– Простите мою бестактность! – сказала Вера и, поднявшись, подлила коньяку гостеприимному хозяину и себе.
– Вы не могли знать!
Он кивнул в благодарность. С любой другой дамой он бы немедля встал, приняв на себя мужскую функцию «налить и подать». Но ни одна дама прежде не делала этого так легко и естественно, как Вера Игнатьевна. Дамы, как правило, ожидали, намекали, косили взглядом, даже если эти дамы были вольные и любящие выпить в мужском обществе. В княгине Данзайр не было кокетства. Вера Игнатьевна была так полна природного женского обаяния, что это лишало её необходимости лишний раз подчёркивать, что она – женщина. Она была женщиной по сути своей, и никакой мужской костюм, повадка и абсолютно мужская профессия не могли этого ни скрыть, ни изменить.
– Я зачастую элегантна, как полевая пушка! – извинилась Вера.
– О, нет, нет! – c живостью возразил Николай Александрович. – Вы… Моя жена была такой. Прямые естественные манеры. Живой характер. Порыв.
Внезапно он замолчал. Вера увидела, как лицо сильного весёлого открытого человека исказила чудовищная гримаса страдания. Скорби по бессилию. Он проглотил комок, справился с собой, только как-то весь обмяк. Она не торопила его. Не спрашивала.
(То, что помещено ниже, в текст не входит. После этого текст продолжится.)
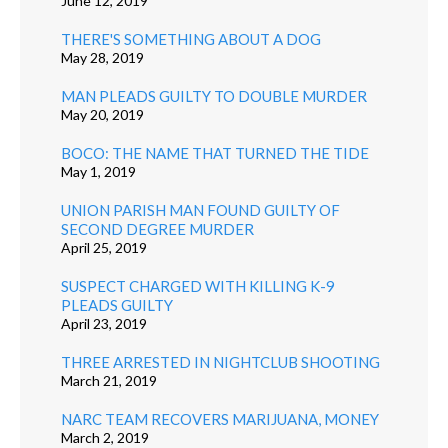
June 12, 2019
THERE'S SOMETHING ABOUT A DOG
May 28, 2019
MAN PLEADS GUILTY TO DOUBLE MURDER
May 20, 2019
BOCO: THE NAME THAT TURNED THE TIDE
May 1, 2019
UNION PARISH MAN FOUND GUILTY OF
SECOND DEGREE MURDER
April 25, 2019
SUSPECT CHARGED WITH KILLING K-9
PLEADS GUILTY
April 23, 2019
THREE ARRESTED IN NIGHTCLUB SHOOTING
March 21, 2019
NARC TEAM RECOVERS MARIJUANA, MONEY
March 2, 2019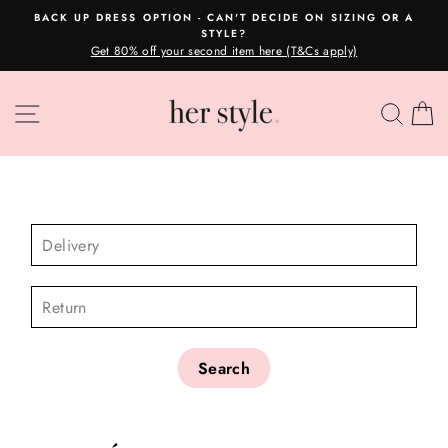
Skip
DE ON SIZING OR A
OVERNIGHT POSTAGE AUSTRALIA
to
Please read here
Pause
 (T&Cs apply)
content
slideshow
SITE NAVIGATION
SEA
C
CHECK AVAILABILITY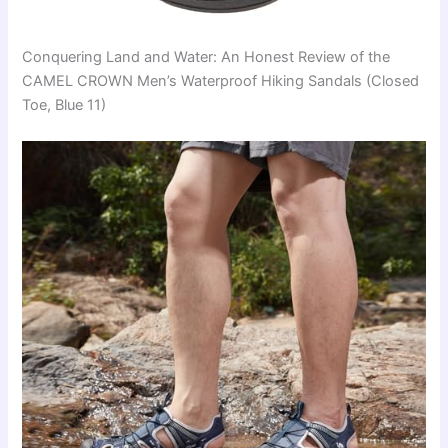
Conquering Land and Water: An Honest Review of the
CAMEL CROWN Men’s Waterproof Hiking Sandals (Closed
Toe, Blue 11)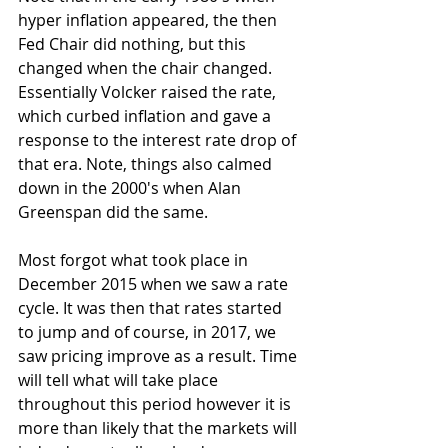
hyper inflation appeared, the then 
Fed Chair did nothing, but this 
changed when the chair changed. 
Essentially Volcker raised the rate, 
which curbed inflation and gave a 
response to the interest rate drop of 
that era. Note, things also calmed 
down in the 2000's when Alan 
Greenspan did the same. 
Most forgot what took place in 
December 2015 when we saw a rate 
cycle. It was then that rates started 
to jump and of course, in 2017, we 
saw pricing improve as a result. Time 
will tell what will take place 
throughout this period however it is 
more than likely that the markets will 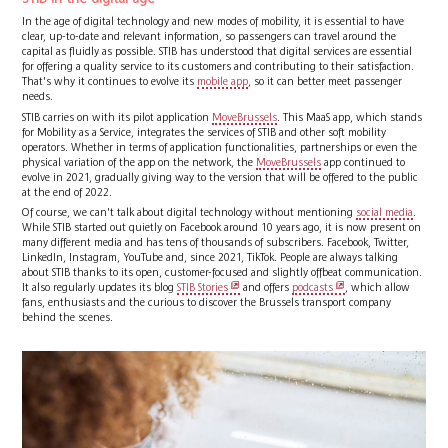
In the age of digital technology and new modes of mobility, it is essential to have
clear, up-to-date and relevant information, so passengers can travel around the
capital as fluidly as possible. STIB has understood that digital services are essential
for offering a quality service to its customers and contributing to their satisfaction.
That's why it continues to evolve its
mobile app
, so it can better meet passenger
needs.
STIB carries on with its pilot application
MoveBrussels
. This MaaS app, which stands
for Mobility as a Service, integrates the services of STIB and other soft mobility
operators. Whether in terms of application functionalities, partnerships or even the
physical variation of the app on the network, the
MoveBrussels
app continued to
evolve in 2021, gradually giving way to the version that will be offered to the public
at the end of 2022.
Of course, we can't talk about digital technology without mentioning
social media
.
While STIB started out quietly on Facebook around 10 years ago, it is now present on
many different media and has tens of thousands of subscribers. Facebook, Twitter,
LinkedIn, Instagram, YouTube and, since 2021, TikTok. People are always talking
about STIB thanks to its open, customer-focused and slightly offbeat communication.
It also regularly updates its blog
STIB Stories
and offers
podcasts
, which allow
fans, enthusiasts and the curious to discover the Brussels transport company
behind the scenes.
– Роды. Доктор что-то говорит – я в мороке. Кинулся на него, хорошо Василий тогда здоров был, как Микула Селянинович! Сашку возненавидел! Его Василий и окрестил. Как покойница хотела, в честь наших отцов, она тоже Александровна… была.
Ему всё ещё не давался этот простой глагол, утверждающий окончательную завершённость прошедшего, невозвратность. Что толку говорить: пусть нет – но была же! Её никогда больше не будет, никакие воспоминания и фотографии, никакие свидетельства не вернут её, не будет больше никогда «она есть», только «была». И любви уже нет, наверное. Только пылающая острая боль, негасимая самым признанным лекарем – временем.
Вера не стала нести пошлые благоглупости. Она бы скорее отрезала себе язык, чем стала портить словами подобную исповедь. Быть конфидентом такого человека – высочайшая честь, и её следует принимать в тишине.
– Раздавить хотел! Сашку-то! – Николай Александрович тряхнул головой, сбрасывая самую память о таковом чудовищном желании, пусть сиюминутном. – Сашка, ишь! У какой-то розовой колбасы ещё и имени положено быть!
Последнее произнеслось с нежностью, с любовью. Нежностью и любовью настоящего времени.
Он рассмеялся. И тут же сконфузился.
– Вот ведь! Не знаю, что это я… Мы с вами едва познакомились, а кажется, будто знаю вас всю жизнь.
– Есть у меня такое порочное свойство, – улыбнулась Вера. – Да и вы его не чужды. Мне с вами тоже удивительно просто. Так что будем считать, что мы порочны в равной степени!